With a market capitalization of Rs 56,780.20 crore, the shares of Bharat Forge Ltd were trading at Rs 1,187.65 per share, increasing by around 0.60 percent as compared to the previous closing price of Rs 1,182.25 apiece. 

Reason for rise 

According to the source, Bharat Forge Ltd has signed these contracts with the Ministry of Defence for the procurement of 155mm/52 Calibre Advanced Towed Artillery Gun Systems (ATAGS) and High Mobility Vehicle 6×6 Gun Towing Vehicles with Bharat Forge Limited and Tata Advanced Systems Limited, respectively. 

Moreover, the MoD plans to upgrade the Indian Army’s artillery by replacing older, smaller-caliber guns with 155mm/52 caliber ATAGS. This modernization enhances operational readiness, improves firepower, and enables precise, long-range strikes, significantly strengthening the Army’s capabilities. 

Additionally, this project will strengthen India’s gun manufacturing industry and the broader defense ecosystem. It will drive economic growth, create jobs, and align with the Make-in-India initiative, promoting self-reliance in defense production while boosting domestic capabilities. 

Financial analysis 

Examining the company’s financial performance, revenue plummeted by 10 percent from Rs 3,866 crore in Q3FY24 to Rs 3,476 crore in Q3FY25, during the same time frame, net profit fallen by 16 percent from Rs 254 crore to Rs 213 crore. 

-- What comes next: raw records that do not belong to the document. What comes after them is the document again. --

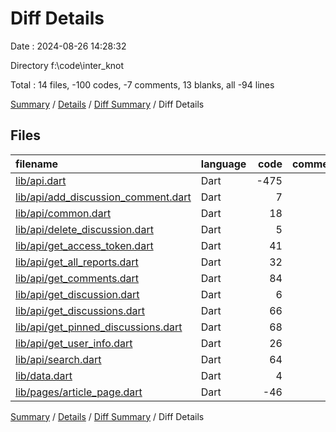 # Diff Details

Date : 2024-08-26 14:28:32

Directory f:\\code\\inter_knot

Total : 14 files,  -100 codes, -7 comments, 13 blanks, all -94 lines

[Summary](results.md) / [Details](details.md) / [Diff Summary](diff.md) / Diff Details

## Files
| filename | language | code | comment | blank | total |
| :--- | :--- | ---: | ---: | ---: | ---: |
| [lib/api.dart](/lib/api.dart) | Dart | -475 | -9 | -18 | -502 |
| [lib/api/add_discussion_comment.dart](/lib/api/add_discussion_comment.dart) | Dart | 7 | 0 | 3 | 10 |
| [lib/api/common.dart](/lib/api/common.dart) | Dart | 18 | 0 | 2 | 20 |
| [lib/api/delete_discussion.dart](/lib/api/delete_discussion.dart) | Dart | 5 | 0 | 3 | 8 |
| [lib/api/get_access_token.dart](/lib/api/get_access_token.dart) | Dart | 41 | 0 | 3 | 44 |
| [lib/api/get_all_reports.dart](/lib/api/get_all_reports.dart) | Dart | 32 | 0 | 3 | 35 |
| [lib/api/get_comments.dart](/lib/api/get_comments.dart) | Dart | 84 | 0 | 3 | 87 |
| [lib/api/get_discussion.dart](/lib/api/get_discussion.dart) | Dart | 6 | 0 | 3 | 9 |
| [lib/api/get_discussions.dart](/lib/api/get_discussions.dart) | Dart | 66 | 0 | 3 | 69 |
| [lib/api/get_pinned_discussions.dart](/lib/api/get_pinned_discussions.dart) | Dart | 68 | 0 | 3 | 71 |
| [lib/api/get_user_info.dart](/lib/api/get_user_info.dart) | Dart | 26 | 0 | 3 | 29 |
| [lib/api/search.dart](/lib/api/search.dart) | Dart | 64 | 0 | 2 | 66 |
| [lib/data.dart](/lib/data.dart) | Dart | 4 | 0 | 0 | 4 |
| [lib/pages/article_page.dart](/lib/pages/article_page.dart) | Dart | -46 | 2 | 0 | -44 |

[Summary](results.md) / [Details](details.md) / [Diff Summary](diff.md) / Diff Details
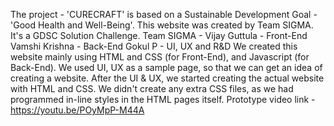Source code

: The project - 'CURECRAFT' is based on a Sustainable Development Goal - 'Good Health and Well-Being'. This website was created by Team SIGMA. It's a GDSC Solution Challenge. Team SIGMA - Vijay Guttula - Front-End Vamshi Krishna - Back-End Gokul P - UI, UX and R&D We created this website mainly using HTML and CSS (for Front-End), and Javascript (for Back-End). We used UI, UX as a sample page, so that we can get an idea of creating a website. After the UI & UX, we started creating the actual website with HTML and CSS. We didn't create any extra CSS files, as we had programmed in-line styles in the HTML pages itself. Prototype video link - https://youtu.be/POyMpP-M44A

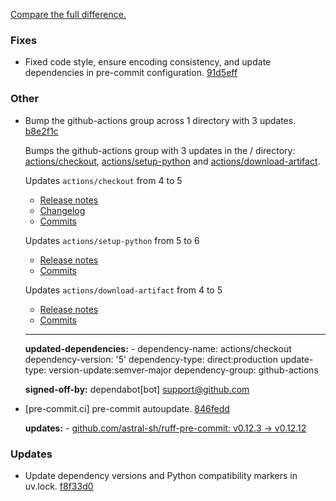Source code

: [Compare the full difference.](https://github.com/callowayproject/bump-my-version/compare/1.2.1...1.2.2)

### Fixes

- Fixed code style, ensure encoding consistency, and update dependencies in pre-commit configuration. [91d5eff](https://github.com/callowayproject/bump-my-version/commit/91d5eff6387185e48396ab1d285139aff8ad4407)
    
### Other

- Bump the github-actions group across 1 directory with 3 updates. [b8e2f1c](https://github.com/callowayproject/bump-my-version/commit/b8e2f1c397a937b0496c0120878807f1973c6c57)
    
  Bumps the github-actions group with 3 updates in the / directory: [actions/checkout](https://github.com/actions/checkout), [actions/setup-python](https://github.com/actions/setup-python) and [actions/download-artifact](https://github.com/actions/download-artifact).


  Updates `actions/checkout` from 4 to 5
  - [Release notes](https://github.com/actions/checkout/releases)
  - [Changelog](https://github.com/actions/checkout/blob/main/CHANGELOG.md)
  - [Commits](https://github.com/actions/checkout/compare/v4...v5)

  Updates `actions/setup-python` from 5 to 6
  - [Release notes](https://github.com/actions/setup-python/releases)
  - [Commits](https://github.com/actions/setup-python/compare/v5...v6)

  Updates `actions/download-artifact` from 4 to 5
  - [Release notes](https://github.com/actions/download-artifact/releases)
  - [Commits](https://github.com/actions/download-artifact/compare/v4...v5)

  ---
  **updated-dependencies:** - dependency-name: actions/checkout
dependency-version: '5'
dependency-type: direct:production
update-type: version-update:semver-major
dependency-group: github-actions

  **signed-off-by:** dependabot[bot] <support@github.com>

- [pre-commit.ci] pre-commit autoupdate. [846fedd](https://github.com/callowayproject/bump-my-version/commit/846fedd4b166f3f83ae04b72d9c6635d59f0cae2)
    
  **updates:** - [github.com/astral-sh/ruff-pre-commit: v0.12.3 → v0.12.12](https://github.com/astral-sh/ruff-pre-commit/compare/v0.12.3...v0.12.12)

### Updates

- Update dependency versions and Python compatibility markers in uv.lock. [f8f33d0](https://github.com/callowayproject/bump-my-version/commit/f8f33d0bf5c3610d265f7437734e8604fdfbf269)
    
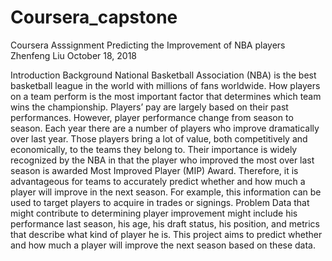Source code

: # Coursera_capstone
Coursera Asssignment
Predicting the Improvement of NBA players
Zhenfeng Liu
October 18, 2018

 Introduction
 Background
National Basketball Association (NBA) is the best basketball league in the world with millions
of fans worldwide. How players on a team perform is the most important factor that determines
which team wins the championship. Players’ pay are largely based on their past performances.
However, player performance change from season to season. Each year there are a number of
players who improve dramatically over last year. Those players bring a lot of value, both
competitively and economically, to the teams they belong to. Their importance is widely
recognized by the NBA in that the player who improved the most over last season is awarded
Most Improved Player (MIP) Award. Therefore, it is advantageous for teams to accurately
predict whether and how much a player will improve in the next season. For example, this
information can be used to target players to acquire in trades or signings.
 Problem
Data that might contribute to determining player improvement might include his performance
last season, his age, his draft status, his position, and metrics that describe what kind of player he
is. This project aims to predict whether and how much a player will improve the next season
based on these data.
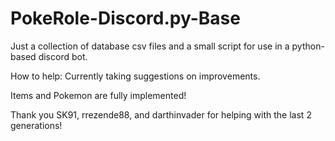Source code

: # PokeRole-Discord.py-Base
Just a collection of database csv files and a small script for use in a python-based discord bot.

How to help: Currently taking suggestions on improvements.

Items and Pokemon are fully implemented!

Thank you SK91, rrezende88, and darthinvader for helping with the last 2 generations!
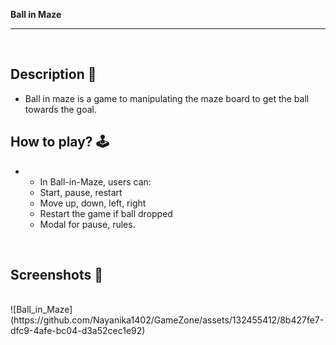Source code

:  **Ball in Maze** 

---

<br>

## **Description 📃**

- Ball in maze is a game to manipulating the maze board to get the ball towards the goal.

## **How to play? 🕹️**

- - In Ball-in-Maze, users can:
   - Start, pause, restart
   -  Move up, down, left, right
   - Restart the game if ball dropped
   - Modal for pause, rules.

<br>

## **Screenshots 📸**

<br>
![Ball_in_Maze](https://github.com/Nayanika1402/GameZone/assets/132455412/8b427fe7-dfc9-4afe-bc04-d3a52cec1e92)


<br>

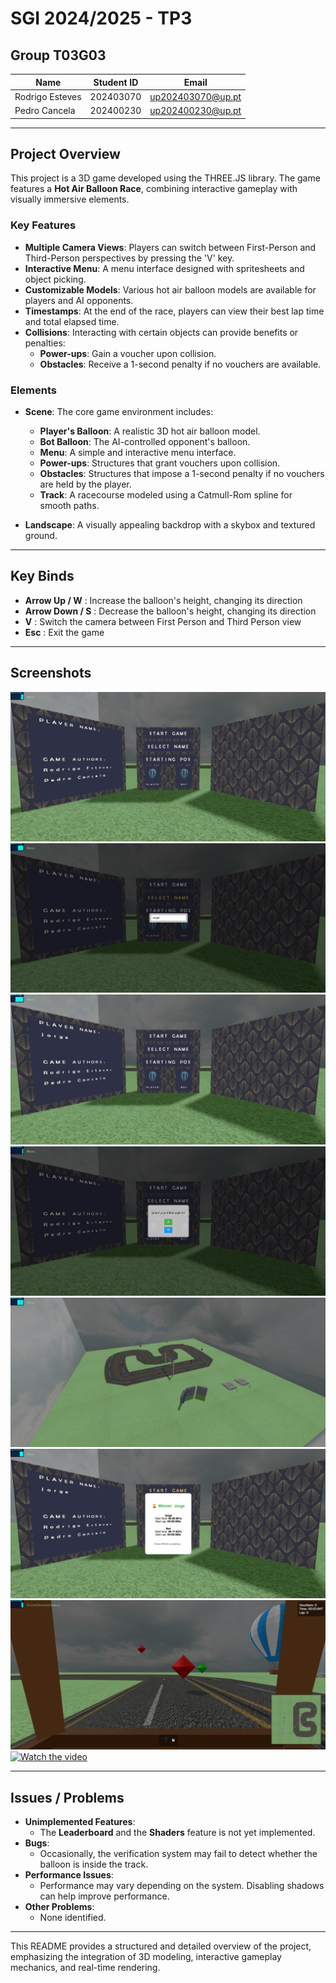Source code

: # SGI 2024/2025 - TP3

## Group T03G03

| Name             | Student ID | Email                   |
| ----------------- | ---------- | ----------------------- |
| Rodrigo Esteves   | 202403070  | up202403070@up.pt       |
| Pedro Cancela     | 202400230  | up202400230@up.pt       |

---

## Project Overview

This project is a 3D game developed using the THREE.JS library. The game features a **Hot Air Balloon Race**, combining interactive gameplay with visually immersive elements.

### Key Features

- **Multiple Camera Views**: Players can switch between First-Person and Third-Person perspectives by pressing the 'V' key.
- **Interactive Menu**: A menu interface designed with spritesheets and object picking.
- **Customizable Models**: Various hot air balloon models are available for players and AI opponents.
- **Timestamps**: At the end of the race, players can view their best lap time and total elapsed time.
- **Collisions**: Interacting with certain objects can provide benefits or penalties:
  - **Power-ups**: Gain a voucher upon collision.
  - **Obstacles**: Receive a 1-second penalty if no vouchers are available.

### Elements

- **Scene**: The core game environment includes:
  - **Player's Balloon**: A realistic 3D hot air balloon model.
  - **Bot Balloon**: The AI-controlled opponent's balloon.
  - **Menu**: A simple and interactive menu interface.
  - **Power-ups**: Structures that grant vouchers upon collision.
  - **Obstacles**: Structures that impose a 1-second penalty if no vouchers are held by the player.
  - **Track**: A racecourse modeled using a Catmull-Rom spline for smooth paths.

- **Landscape**: A visually appealing backdrop with a skybox and textured ground.

---

## Key Binds

- **Arrow Up / W** : Increase the balloon's height, changing its direction
- **Arrow Down / S** : Decrease the balloon's height, changing its direction
- **V** : Switch the camera between First Person and Third Person view
- **Esc** : Exit the game

---

## Screenshots

![Screenshot 1](./screenshots/1.png)  
![Screenshot 2](./screenshots/2.png)  
![Screenshot 3](./screenshots/3.png)  
![Screenshot 4](./screenshots/4.png)  
![Screenshot 5](./screenshots/5.png)  
![Screenshot 6](./screenshots/6.png)  
![Screenshot 7](./screenshots/7.png)  
[![Watch the video](https://img.youtube.com/vi/NrZh9poIOiI/0.jpg)](https://youtu.be/NrZh9poIOiI)

---

## Issues / Problems

- **Unimplemented Features**:  
  - The **Leaderboard** and the **Shaders** feature is not yet implemented.
- **Bugs**:  
  - Occasionally, the verification system may fail to detect whether the balloon is inside the track.
- **Performance Issues**:  
  - Performance may vary depending on the system. Disabling shadows can help improve performance.
- **Other Problems**:  
  - None identified.

---

This README provides a structured and detailed overview of the project, emphasizing the integration of 3D modeling, interactive gameplay mechanics, and real-time rendering.
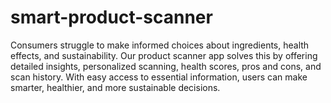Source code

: # smart-product-scanner
Consumers struggle to make informed choices about ingredients, health effects, and sustainability. Our product scanner app solves this by offering detailed insights, personalized scanning, health scores, pros and cons, and scan history. With easy access to essential information, users can make smarter, healthier, and more sustainable decisions.
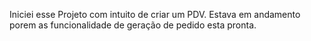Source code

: Iniciei esse Projeto com intuito de criar um PDV.
Estava em andamento porem as funcionalidade de geração de pedido esta pronta.

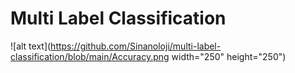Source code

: # Multi Label Classification 

![alt text](https://github.com/Sinanoloji/multi-label-classification/blob/main/Accuracy.png width="250" height="250")
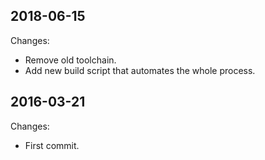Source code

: ## 2018-06-15
Changes:
- Remove old toolchain.
- Add new build script that automates the whole process.

## 2016-03-21
Changes:
- First commit.
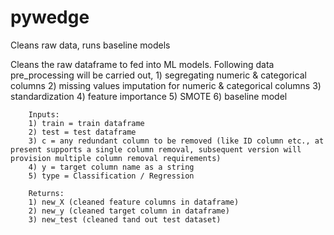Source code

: # pywedge
Cleans raw data, runs baseline models 

Cleans the raw dataframe to fed into ML models. Following data pre_processing will be carried out,
        1) segregating numeric & categorical columns
        2) missing values imputation for numeric & categorical columns
        3) standardization
        4) feature importance
        5) SMOTE
        6) baseline model

        Inputs: 
        1) train = train dataframe
        2) test = test dataframe
        3) c = any redundant column to be removed (like ID column etc., at present supports a single column removal, subsequent version will provision multiple column removal requirements)
        4) y = target column name as a string 
        5) type = Classification / Regression

        Returns:
        1) new_X (cleaned feature columns in dataframe)
        2) new_y (cleaned target column in dataframe)  
        3) new_test (cleaned tand out test dataset)
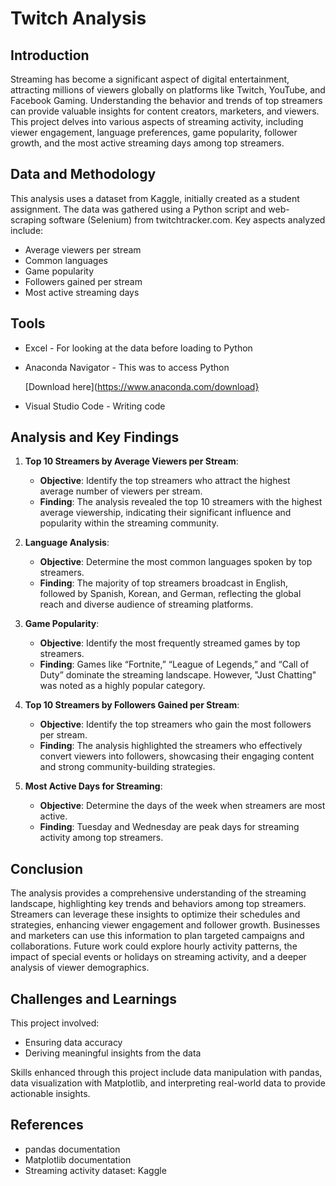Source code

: # Twitch Analysis

## Introduction

Streaming has become a significant aspect of digital entertainment, attracting millions of viewers globally on platforms like Twitch, YouTube, and Facebook Gaming. Understanding the behavior and trends of top streamers can provide valuable insights for content creators, marketers, and viewers. This project delves into various aspects of streaming activity, including viewer engagement, language preferences, game popularity, follower growth, and the most active streaming days among top streamers.

## Data and Methodology

This analysis uses a dataset from Kaggle, initially created as a student assignment. The data was gathered using a Python script and web-scraping software (Selenium) from twitchtracker.com. Key aspects analyzed include:
- Average viewers per stream
- Common languages
- Game popularity
- Followers gained per stream
- Most active streaming days

## Tools

- Excel - For looking at the data before loading to Python
- Anaconda Navigator - This was to access Python

  [Download here](https://www.anaconda.com/download}
- Visual Studio Code - Writing code

## Analysis and Key Findings

1. **Top 10 Streamers by Average Viewers per Stream**:
   - **Objective**: Identify the top streamers who attract the highest average number of viewers per stream.
   - **Finding**: The analysis revealed the top 10 streamers with the highest average viewership, indicating their significant influence and popularity within the streaming community.

2. **Language Analysis**:
   - **Objective**: Determine the most common languages spoken by top streamers.
   - **Finding**: The majority of top streamers broadcast in English, followed by Spanish, Korean, and German, reflecting the global reach and diverse audience of streaming platforms.

3. **Game Popularity**:
   - **Objective**: Identify the most frequently streamed games by top streamers.
   - **Finding**: Games like “Fortnite,” “League of Legends,” and “Call of Duty” dominate the streaming landscape. However, "Just Chatting" was noted as a highly popular category.

4. **Top 10 Streamers by Followers Gained per Stream**:
   - **Objective**: Identify the top streamers who gain the most followers per stream.
   - **Finding**: The analysis highlighted the streamers who effectively convert viewers into followers, showcasing their engaging content and strong community-building strategies.

5. **Most Active Days for Streaming**:
   - **Objective**: Determine the days of the week when streamers are most active.
   - **Finding**: Tuesday and Wednesday are peak days for streaming activity among top streamers.

## Conclusion

The analysis provides a comprehensive understanding of the streaming landscape, highlighting key trends and behaviors among top streamers. Streamers can leverage these insights to optimize their schedules and strategies, enhancing viewer engagement and follower growth. Businesses and marketers can use this information to plan targeted campaigns and collaborations. Future work could explore hourly activity patterns, the impact of special events or holidays on streaming activity, and a deeper analysis of viewer demographics.

## Challenges and Learnings

This project involved:
- Ensuring data accuracy
- Deriving meaningful insights from the data

Skills enhanced through this project include data manipulation with pandas, data visualization with Matplotlib, and interpreting real-world data to provide actionable insights.

## References
- pandas documentation
- Matplotlib documentation
- Streaming activity dataset: Kaggle
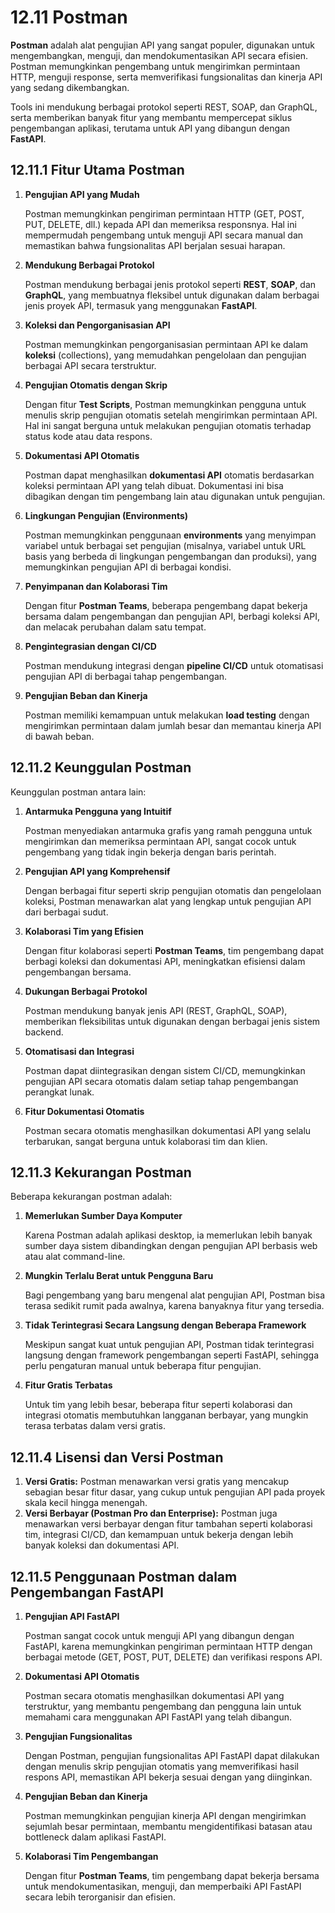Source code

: # 12.11 **Postman**

**Postman** adalah alat pengujian API yang sangat populer, digunakan untuk mengembangkan, menguji, dan mendokumentasikan API secara efisien. Postman memungkinkan pengembang untuk mengirimkan permintaan HTTP, menguji response, serta memverifikasi fungsionalitas dan kinerja API yang sedang dikembangkan. 

Tools ini mendukung berbagai protokol seperti REST, SOAP, dan GraphQL, serta memberikan banyak fitur yang membantu mempercepat siklus pengembangan aplikasi, terutama untuk API yang dibangun dengan **FastAPI**.

## **12.11.1 Fitur Utama Postman**

1. **Pengujian API yang Mudah**
    
    Postman memungkinkan pengiriman permintaan HTTP (GET, POST, PUT, DELETE, dll.) kepada API dan memeriksa responsnya. Hal ini mempermudah pengembang untuk menguji API secara manual dan memastikan bahwa fungsionalitas API berjalan sesuai harapan.
    
2. **Mendukung Berbagai Protokol**
    
    Postman mendukung berbagai jenis protokol seperti **REST**, **SOAP**, dan **GraphQL**, yang membuatnya fleksibel untuk digunakan dalam berbagai jenis proyek API, termasuk yang menggunakan **FastAPI**.
    
3. **Koleksi dan Pengorganisasian API**
    
    Postman memungkinkan pengorganisasian permintaan API ke dalam **koleksi** (collections), yang memudahkan pengelolaan dan pengujian berbagai API secara terstruktur.
    
4. **Pengujian Otomatis dengan Skrip**
    
    Dengan fitur **Test Scripts**, Postman memungkinkan pengguna untuk menulis skrip pengujian otomatis setelah mengirimkan permintaan API. Hal ini sangat berguna untuk melakukan pengujian otomatis terhadap status kode atau data respons.
    
5. **Dokumentasi API Otomatis**
    
    Postman dapat menghasilkan **dokumentasi API** otomatis berdasarkan koleksi permintaan API yang telah dibuat. Dokumentasi ini bisa dibagikan dengan tim pengembang lain atau digunakan untuk pengujian.
    
6. **Lingkungan Pengujian (Environments)**
    
    Postman memungkinkan penggunaan **environments** yang menyimpan variabel untuk berbagai set pengujian (misalnya, variabel untuk URL basis yang berbeda di lingkungan pengembangan dan produksi), yang memungkinkan pengujian API di berbagai kondisi.
    
7. **Penyimpanan dan Kolaborasi Tim**
    
    Dengan fitur **Postman Teams**, beberapa pengembang dapat bekerja bersama dalam pengembangan dan pengujian API, berbagi koleksi API, dan melacak perubahan dalam satu tempat.
    
8. **Pengintegrasian dengan CI/CD**
    
    Postman mendukung integrasi dengan **pipeline CI/CD** untuk otomatisasi pengujian API di berbagai tahap pengembangan.
    
9. **Pengujian Beban dan Kinerja**
    
    Postman memiliki kemampuan untuk melakukan **load testing** dengan mengirimkan permintaan dalam jumlah besar dan memantau kinerja API di bawah beban.

## **12.11.2 Keunggulan Postman**

Keunggulan postman antara lain:

1. **Antarmuka Pengguna yang Intuitif**
    
    Postman menyediakan antarmuka grafis yang ramah pengguna untuk mengirimkan dan memeriksa permintaan API, sangat cocok untuk pengembang yang tidak ingin bekerja dengan baris perintah.
    
2. **Pengujian API yang Komprehensif**
    
    Dengan berbagai fitur seperti skrip pengujian otomatis dan pengelolaan koleksi, Postman menawarkan alat yang lengkap untuk pengujian API dari berbagai sudut.
    
3. **Kolaborasi Tim yang Efisien**
    
    Dengan fitur kolaborasi seperti **Postman Teams**, tim pengembang dapat berbagi koleksi dan dokumentasi API, meningkatkan efisiensi dalam pengembangan bersama.
    
4. **Dukungan Berbagai Protokol**
    
    Postman mendukung banyak jenis API (REST, GraphQL, SOAP), memberikan fleksibilitas untuk digunakan dengan berbagai jenis sistem backend.
    
5. **Otomatisasi dan Integrasi**
    
    Postman dapat diintegrasikan dengan sistem CI/CD, memungkinkan pengujian API secara otomatis dalam setiap tahap pengembangan perangkat lunak.
    
6. **Fitur Dokumentasi Otomatis**
    
    Postman secara otomatis menghasilkan dokumentasi API yang selalu terbarukan, sangat berguna untuk kolaborasi tim dan klien.

## **12.11.3 Kekurangan Postman**

Beberapa kekurangan postman adalah:

1. **Memerlukan Sumber Daya Komputer**
    
    Karena Postman adalah aplikasi desktop, ia memerlukan lebih banyak sumber daya sistem dibandingkan dengan pengujian API berbasis web atau alat command-line.
    
2. **Mungkin Terlalu Berat untuk Pengguna Baru**
    
    Bagi pengembang yang baru mengenal alat pengujian API, Postman bisa terasa sedikit rumit pada awalnya, karena banyaknya fitur yang tersedia.
    
3. **Tidak Terintegrasi Secara Langsung dengan Beberapa Framework**
    
    Meskipun sangat kuat untuk pengujian API, Postman tidak terintegrasi langsung dengan framework pengembangan seperti FastAPI, sehingga perlu pengaturan manual untuk beberapa fitur pengujian.
    
4. **Fitur Gratis Terbatas**
    
    Untuk tim yang lebih besar, beberapa fitur seperti kolaborasi dan integrasi otomatis membutuhkan langganan berbayar, yang mungkin terasa terbatas dalam versi gratis.

## **12.11.4 Lisensi dan Versi Postman**

1. **Versi Gratis:** Postman menawarkan versi gratis yang mencakup sebagian besar fitur dasar, yang cukup untuk pengujian API pada proyek skala kecil hingga menengah.
2. **Versi Berbayar (Postman Pro dan Enterprise):** Postman juga menawarkan versi berbayar dengan fitur tambahan seperti kolaborasi tim, integrasi CI/CD, dan kemampuan untuk bekerja dengan lebih banyak koleksi dan dokumentasi API.

## **12.11.5 Penggunaan Postman dalam Pengembangan FastAPI**

1. **Pengujian API FastAPI**
    
    Postman sangat cocok untuk menguji API yang dibangun dengan FastAPI, karena memungkinkan pengiriman permintaan HTTP dengan berbagai metode (GET, POST, PUT, DELETE) dan verifikasi respons API.
    
2. **Dokumentasi API Otomatis**
    
    Postman secara otomatis menghasilkan dokumentasi API yang terstruktur, yang membantu pengembang dan pengguna lain untuk memahami cara menggunakan API FastAPI yang telah dibangun.
    
3. **Pengujian Fungsionalitas**
    
    Dengan Postman, pengujian fungsionalitas API FastAPI dapat dilakukan dengan menulis skrip pengujian otomatis yang memverifikasi hasil respons API, memastikan API bekerja sesuai dengan yang diinginkan.
    
4. **Pengujian Beban dan Kinerja**
    
    Postman memungkinkan pengujian kinerja API dengan mengirimkan sejumlah besar permintaan, membantu mengidentifikasi batasan atau bottleneck dalam aplikasi FastAPI.
    
5. **Kolaborasi Tim Pengembangan**
    
    Dengan fitur **Postman Teams**, tim pengembang dapat bekerja bersama untuk mendokumentasikan, menguji, dan memperbaiki API FastAPI secara lebih terorganisir dan efisien.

Also read: Infra stock jumps over 6% after securing ₹219 Cr order for construction project in Gujarat

Defense Business 

The company’s defense business reported Q3 revenue of Rs 337 crores and nine-month revenue of Rs 1,488 crores, marking 49 percent YoY growth. The executable order book stands at Rs 5,700 crores, excluding future orders. Revenue recognition follows contractual timelines, resulting in performance variability. 

New Developments 

The company is excelling in new verticals like casting and aerospace. It approved investments in machining for landing gear and precision forgings for jet engines. Ferrous casting is projected to hit Rs 1,000 crore annually in 6-8 quarters, with a 250-300 basis point margin expansion over two years.

Market Outlook 

The domestic commercial vehicle (CV) market is expected to see slight improvement in Q4, while FY26 remains flat. North America’s CV market may grow 10 percent in H2 FY26. Europe’s outlook remains uncertain due to political shifts and upcoming elections. 

Defense & Aerospace Outlook 

ATAGS contract signing is expected in 3-4 months, with deliveries in 15-18 months. Export contracts may bring faster revenue. Aerospace revenue, now Rs 50-60 Cr per quarter, may surpass Rs 100 Cr next year. Nuclear revenue ( Rs 50-100 Cr annually) remains steady with ongoing orders. 

Company profile 

Bharat Forge Limited is an India-based global provider of safety and critical components and solutions to various sectors, including automotive, railways, defence, construction and mining, aerospace, marine, and oil and gas. The Company’s segments include Forgings and Others.